An example of this approach can be seen here

However, there are several shortcomings to this approach.

  1. The variant for containing all syscalls becomes large
  2. The use of std::function results in an indirect function call

Templated solution

To avoid these two issues, we can make parse a template:

template<typename HandlerT>
void parse(std::string_view strace_line, HandlerT handler);

handler would be called if the data was correctly parsed. Also, a specialized handler would be instantiated for each type of syscall supported by the library. This could be handled relatively nicely by constexpr if.

The issue is now, how we call handler with the right type.

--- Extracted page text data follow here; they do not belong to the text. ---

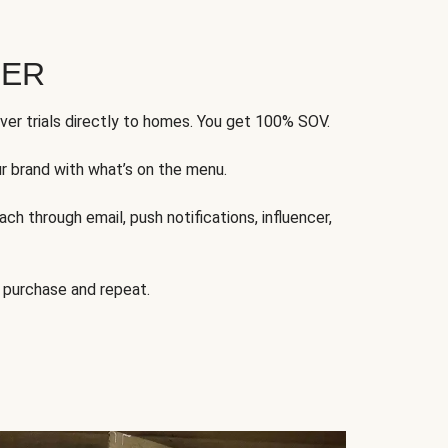
FER
ver trials directly to homes. You get 100% SOV.
ur brand with what’s on the menu.
ch through email, push notifications, influencer,
 purchase and repeat.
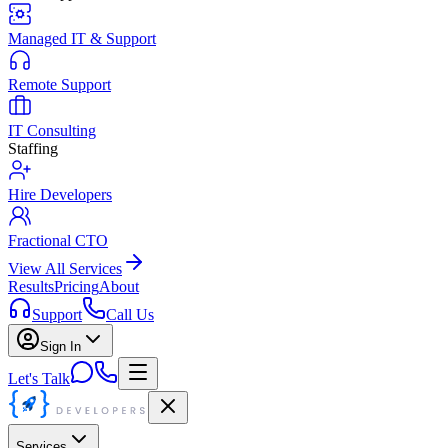
Managed IT & Support
Remote Support
IT Consulting
Staffing
Hire Developers
Fractional CTO
View All Services
Results
Pricing
About
Support
Call Us
Sign In
Let's Talk
Services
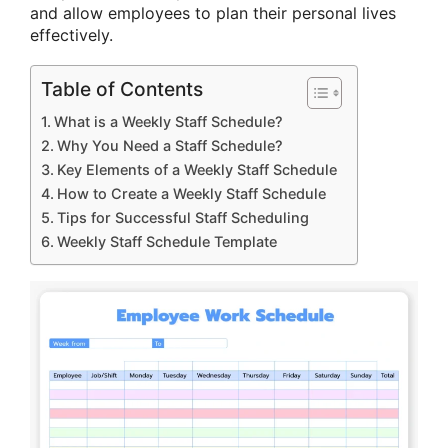
and allow employees to plan their personal lives
effectively.
Table of Contents
What is a Weekly Staff Schedule?
Why You Need a Staff Schedule?
Key Elements of a Weekly Staff Schedule
How to Create a Weekly Staff Schedule
Tips for Successful Staff Scheduling
Weekly Staff Schedule Template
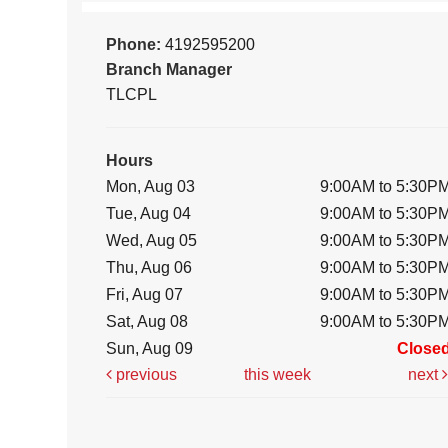
Phone:
4192595200
Branch Manager
TLCPL
Hours
Mon, Aug 03
9:00AM to 5:30P
Tue, Aug 04
9:00AM to 5:30P
Wed, Aug 05
9:00AM to 5:30P
Thu, Aug 06
9:00AM to 5:30P
Fri, Aug 07
9:00AM to 5:30P
Sat, Aug 08
9:00AM to 5:30P
Sun, Aug 09
Close
previous
this week
next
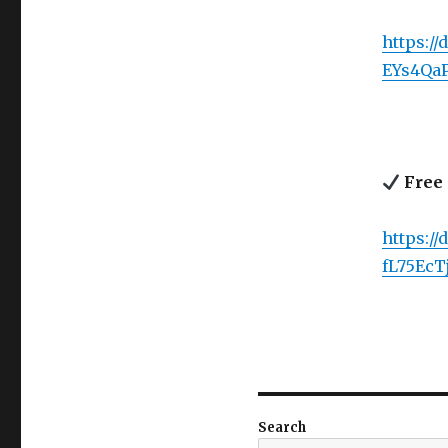
https://
EYs4Qa
Free 
https:/
fL75EcT
Search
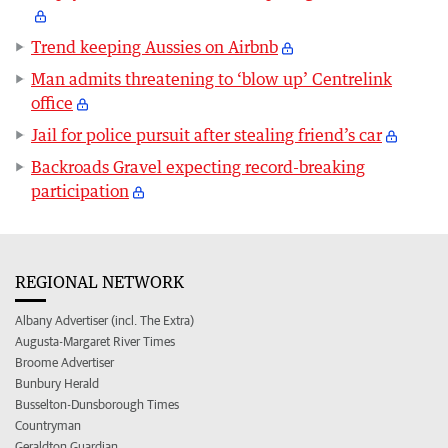
Trend keeping Aussies on Airbnb
Man admits threatening to ‘blow up’ Centrelink
office
Jail for police pursuit after stealing friend’s car
Backroads Gravel expecting record-breaking
participation
REGIONAL NETWORK
Albany Advertiser (incl. The Extra)
Augusta-Margaret River Times
Broome Advertiser
Bunbury Herald
Busselton-Dunsborough Times
Countryman
Geraldton Guardian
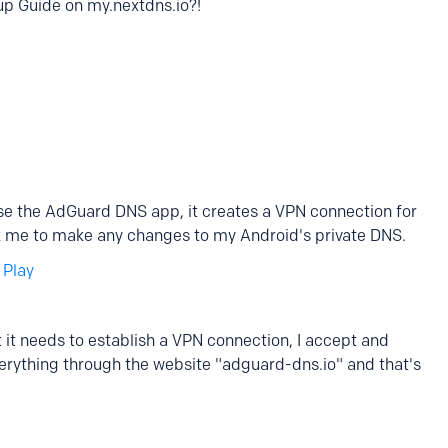
tup Guide on my.nextdns.io?!
use the AdGuard DNS app, it creates a VPN connection for
 ask me to make any changes to my Android's private DNS.
 Play
hat it needs to establish a VPN connection, I accept and
verything through the website "adguard-dns.io" and that's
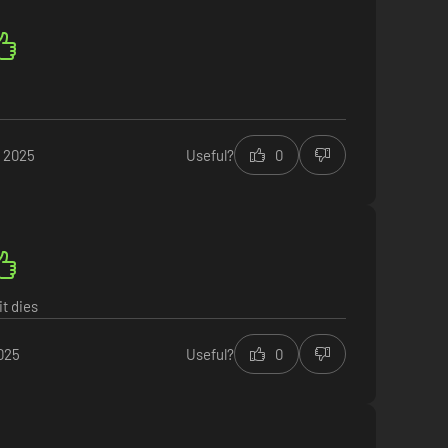
t 2025
Useful?
0
it dies
025
Useful?
0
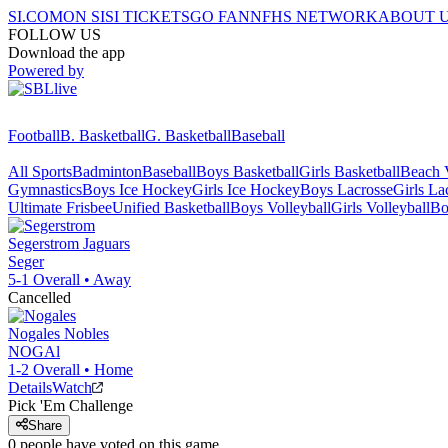
SI.COM
ON SI
SI TICKETS
GO FAN
NFHS NETWORK
ABOUT 
FOLLOW US
Download the app
Powered by
Football
B. Basketball
G. Basketball
Baseball
All Sports
Badminton
Baseball
Boys Basketball
Girls Basketball
Beach V
Gymnastics
Boys Ice Hockey
Girls Ice Hockey
Boys Lacrosse
Girls La
Ultimate Frisbee
Unified Basketball
Boys Volleyball
Girls Volleyball
Bo
Segerstrom
Jaguars
Seger
5-1
Overall •
Away
Cancelled
Nogales
Nobles
NOGAl
1-2
Overall •
Home
Details
Watch
Pick 'Em Challenge
Share
0
people have
voted on this game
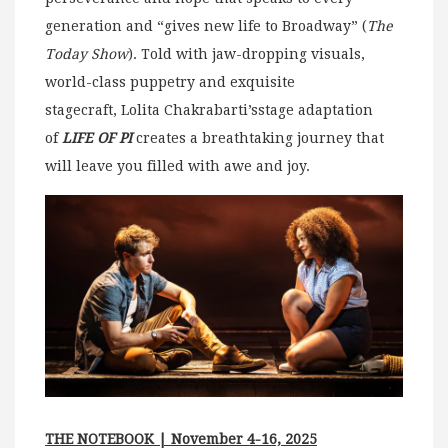
generation and “gives new life to Broadway” (
The
Today Show
). Told with jaw-dropping visuals,
world-class puppetry and exquisite
stagecraft, Lolita Chakrabarti’sstage adaptation
of
LIFE OF PI
creates a breathtaking journey that
will leave you filled with awe and joy.
THE NOTEBOOK | November 4-16, 2025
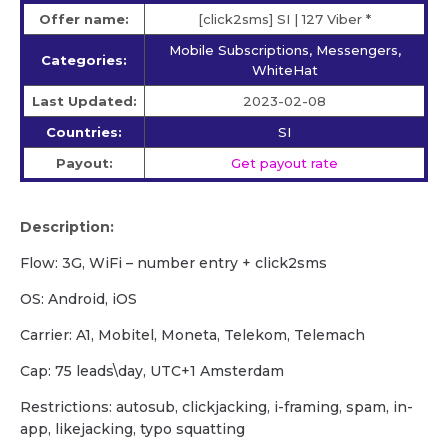
Offer name:
[click2sms] SI | 127 Viber *
Mobile Subscriptions, Messengers,
Categories:
WhiteHat
Last Updated:
2023-02-08
Countries:
SI
Payout:
Get payout rate
Description:
Flow: 3G, WiFi – number entry + click2sms
OS: Android, iOS
Carrier: A1, Mobitel, Moneta, Telekom, Telemach
Cap: 75 leads\day, UTC+1 Amsterdam
Restrictions: autosub, clickjacking, i-framing, spam, in-
app, likejacking, typo squatting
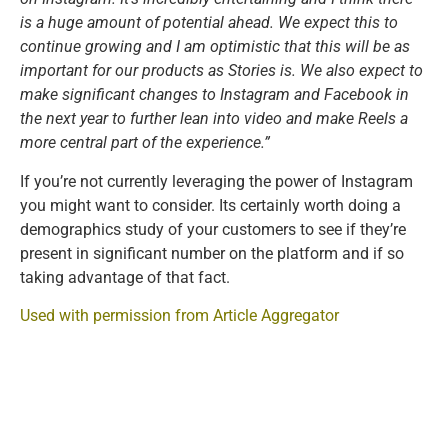
is a huge amount of potential ahead. We expect this to
continue growing and I am optimistic that this will be as
important for our products as Stories is. We also expect to
make significant changes to Instagram and Facebook in
the next year to further lean into video and make Reels a
more central part of the experience.”
If you’re not currently leveraging the power of Instagram
you might want to consider. Its certainly worth doing a
demographics study of your customers to see if they’re
present in significant number on the platform and if so
taking advantage of that fact.
Used with permission from Article Aggregator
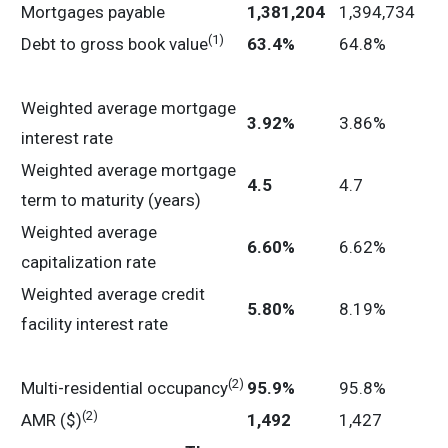
Mortgages payable
1,381,204
1,394,734
(1)
Debt to gross book value
63.4
%
64.8%
Weighted average mortgage
3.92
%
3.86%
interest rate
Weighted average mortgage
4.5
4.7
term to maturity (years)
Weighted average
6.60
%
6.62%
capitalization rate
Weighted average credit
5.80
%
8.19%
facility interest rate
(2)
Multi-residential occupancy
95.9
%
95.8%
(2)
AMR ($)
1,492
1,427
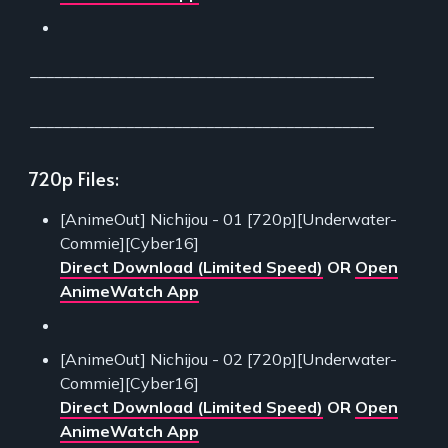
___________________________________________
___________________________________________
720p Files:
[AnimeOut] Nichijou - 01 [720p][Underwater-
Commie][Cyber16]
Direct Download (Limited Speed)
OR
Open
AnimeWatch App
[AnimeOut] Nichijou - 02 [720p][Underwater-
Commie][Cyber16]
Direct Download (Limited Speed)
OR
Open
AnimeWatch App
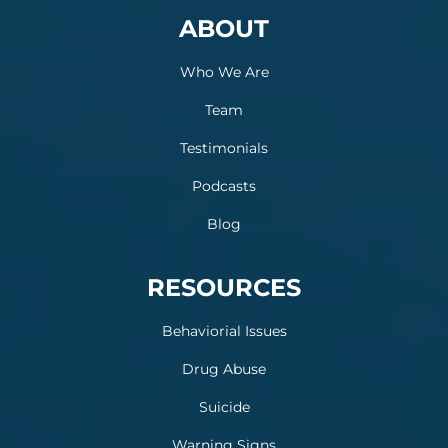
ABOUT
Who We Are
Team
Testimonials
Podcasts
Blog
RESOURCES
Behaviorial Issues
Drug Abuse
Suicide
Warning Signs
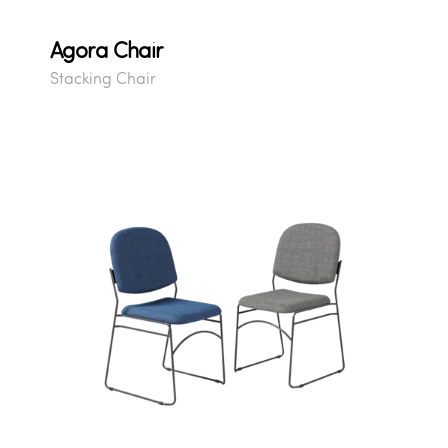
Agora Chair
Stacking Chair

We could chain lots of ifs:

if (syscall_name == "rename") {
    handler(parse_rename(strace_line));
} else if (syscall_name == "open") {
    handler(parse_open(strace_line));
} ...

However, for more than a handful of syscalls, this becomes slow, even though compilers will try to optimize the number of comparisons needed.

Compile-time hash-map

A better solution (albeit less maintainable) is to implement a compile-time hash-map. The idea is to calculate the hash of the string, an then make a switch-case statement to jump to the correct handler for the given string:

  const auto hash = hashfunc(syscall_name);
  switch (hash) {
    case hashfunc("rename"): if (syscall_name == "rename") handler(parse_syscall_rename(strace_line)); break;
    case hashfunc("open"):   if (syscall_name == "open")   handler(parse_syscall_open  (strace_line)); break;
    ...
  }

If the range of values hash can have is limited, most compilers will compile this into something similar to computed gotos

  const auto hash = hashfunc(syscall_name);
  const auto bucket_num = hash % num_buckets;
  switch (bucket_num) {
    case hashfunc("rename") % num_buckets: if (syscall_name == "rename") handler(parse_syscall_rename(strace_line)); break;
    case hashfunc("open") % num_buckets:   if (syscall_name == "open")   handler(parse_syscall_open  (strace_line)); break;
    ...
  }

Or with some preprocessor “magic”1:

  const auto hash = hashfunc(syscall_name);
  const auto bucket_num = hash % num_buckets;
  switch (bucket_num) {
  #define STRACE_PARSER_DEFINE_BUCKET(name) case hashfunc(#name) % num_buckets: if (syscall_name == #name) handler(parse_syscall_##name(strace_line)); break
    STRACE_PARSER_DEFINE_BUCKET("rename");
    STRACE_PARSER_DEFINE_BUCKET("open");
    ...
  }

The only thing left to do now, is to find an appropriate constexpr hash function that has no collisions. The compiler will actually help us to find one, as it will complain about a duplicate case label. The hash function can be as simple as possible, as long as it doesn’t produce collisions. A simple addition of all the chars in the string might be sufficient.

The biggest issue with this implementation is that finding a hashing function that doesn’t give collisions might be tricky if the number of entries is big.

An example of this implementation can be found here.

  1. I really don’t like macros, but they do have their place in a very limited scope.